__TEXTE FOURNI__:
-*-*-
Vouloir procéder autrement, c’est encore réintroduire la confusion là
où on se propose de la faire disparaître, et c’est ne pas comprendre ce qu’est
la tradition dans son essence ; c’est le cas de tous les inventeurs de
pseudo-traditions auxquels nous avons fait allusion plus haut ; et, si nous
insistons sur des choses aussi évidentes, c’est que l’état de la mentalité
moderne nous y oblige, car nous ne savons que trop combien il est difficile
d’obtenir qu’elle ne renverse pas les rapports normaux.
Les gens les mieux intentionnés, s’ils ont quelque-chose de cette
mentalité, même malgré eux et tout en s’en déclarant les adversaires,
pourraient fort bien être tentés de commencer par la fin, quand ce ne serait
que pour céder à ce singulier vertige de la vitesse qui s’est emparé de tout
l’Occident, ou pour arriver tout de suite à ces résultats visibles et tangibles
qui sont tout pour les modernes, tellement leur esprit, à force de se tourner
vers l’extérieur, est devenu inapte à saisir autre chose.
C’est pourquoi nous répétons si souvent, au risque de paraître
ennuyeux, qu’il faut avant tout se placer dans le domaine de l’intellectualité
pure, qu’on ne fera jamais rien de valable si l’on ne commence par là ; et tout
ce qui se rapporte à ce domaine, bien que ne tombant pas sous les sens, a des
conséquences autrement formidables que ce qui ne relève que d’un ordre
contingent ; cela est peut-être difficile à concevoir pour ceux qui n’y sont
pas habitués, mais c’est pourtant ainsi.
Seulement, il faut bien se garder de
confondre l’intellectuel pur avec le rationnel, l’universel avec le général, la
connaissance métaphysique avec la connaissance scientifique ; sur ce sujet,
nous renverrons aux explications que nous avons données ailleurs (1), et nous
ne pensons pas avoir à nous en excuser, car il ne saurait être question de
reproduire indéfiniment et sans nécessité les mêmes considérations.
-*-*-
__INFORMATIONS PRÉSENTÉES__:
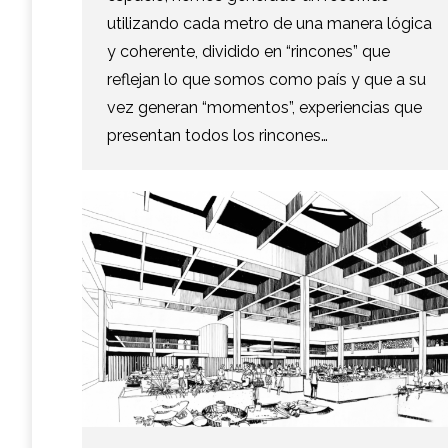
utilizando cada metro de una manera lógica
y coherente, dividido en “rincones” que
reflejan lo que somos como país y que a su
vez generan “momentos”, experiencias que
presentan todos los rincones…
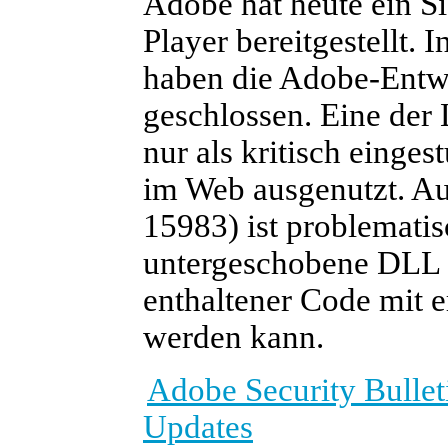
Adobe hat heute ein Si
Player bereitgestellt. 
haben die Adobe-Entwi
geschlossen. Eine der
nur als kritisch eingest
im Web ausgenutzt. A
15983) ist problematis
untergeschobene DLL u
enthaltener Code mit 
werden kann.
Adobe Security Bullet
Updates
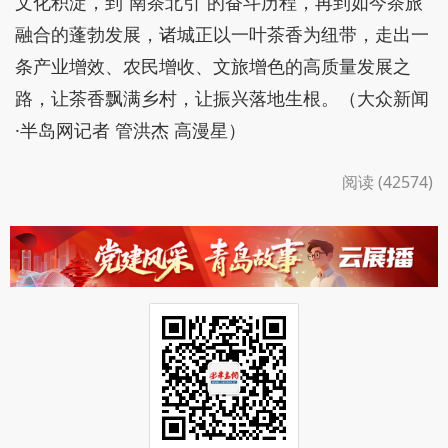
文化积淀，到“南茶北引”的奋斗历程，再到如今茶旅
融合的蓬勃发展，诸城正以一叶茶香为纽带，走出一
条产业增效、农民增收、文旅增色的高质量发展之
路，让茶香飘满乡村，让振兴落地生根。（大众新闻
·半岛网记者 管洪杰 高漫星）
阅读 (42574)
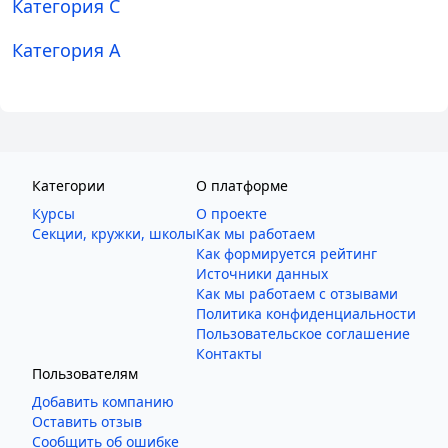
Категория C
Категория A
Категории
О платформе
Курсы
О проекте
Секции, кружки, школы
Как мы работаем
Как формируется рейтинг
Источники данных
Как мы работаем с отзывами
Политика конфиденциальности
Пользовательское соглашение
Контакты
Пользователям
Добавить компанию
Оставить отзыв
Сообщить об ошибке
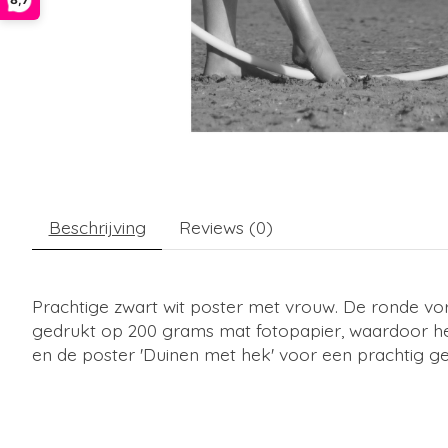
Beschrijving
Reviews (0)
Prachtige zwart wit poster met vrouw. De ronde vorm
gedrukt op 200 grams mat fotopapier, waardoor het e
en de poster 'Duinen met hek' voor een prachtig gehe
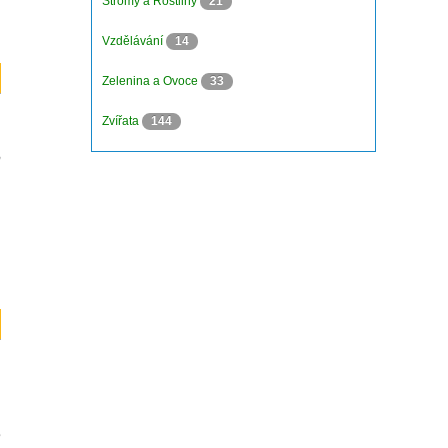
Stromy a Rostliny
21
Vzdělávání
14
Zelenina a Ovoce
33
Zvířata
144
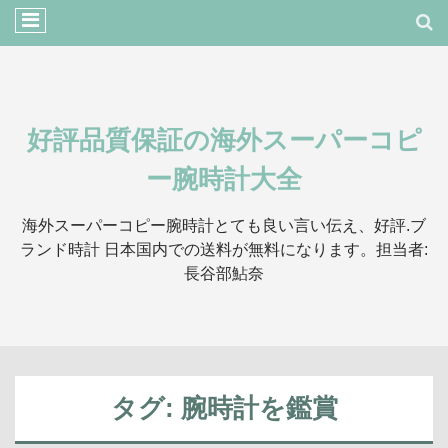
好評品質保証の海外スーパーコピ
ー腕時計大全
海外スーパーコピー腕時計とても良い言い伝え、好評.ブ
ランド時計 日本国内での送料が無料になります。担当者:
長谷部鮎奈
タグ:
腕時計を鑑賞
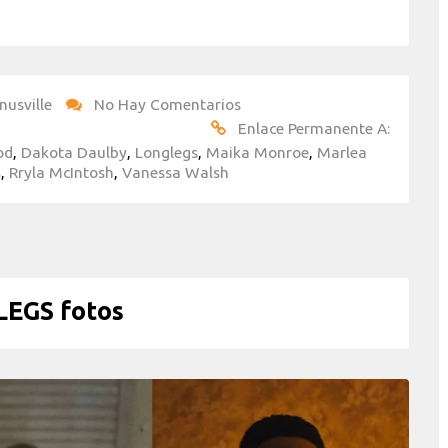
nusville
No Hay Comentarios
Enlace Permanente A:
od
,
Dakota Daulby
,
Longlegs
,
Maika Monroe
,
Marlea
s
,
Rryla McIntosh
,
Vanessa Walsh
EGS fotos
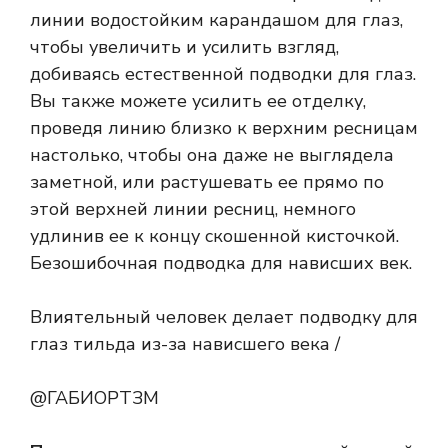
линии водостойким карандашом для глаз,
чтобы увеличить и усилить взгляд,
добиваясь естественной подводки для глаз.
Вы также можете усилить ее отделку,
проведя линию близко к верхним ресницам
настолько, чтобы она даже не выглядела
заметной, или растушевать ее прямо по
этой верхней линии ресниц, немного
удлинив ее к концу скошенной кисточкой.
Безошибочная подводка для нависших век.
Влиятельный человек делает подводку для
глаз тильда из-за нависшего века /
@ГАБИОРТЗМ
-*-*-
__VOTRE TÂCHE__: Reprenez mot pour mot le passage du texte fourni qui va de « Les gens les » à « saisir autre chose. ». Les matériaux ci-dessus ne servent à rien ici.

__VOTRE RÉPONSE__:
Les gens les mieux intentionnés, s’ils ont quelque-chose de cette
mentalité, même malgré eux et tout en s’en déclarant les adversaires,
pourraient fort bien être tentés de commencer par la fin, quand ce ne serait
que pour céder à ce singulier vertige de la vitesse qui s’est emparé de tout
l’Occident, ou pour arriver tout de suite à ces résultats visibles et tangibles
qui sont tout pour les modernes, tellement leur esprit, à force de se tourner
vers l’extérieur, est devenu inapte à saisir autre chose.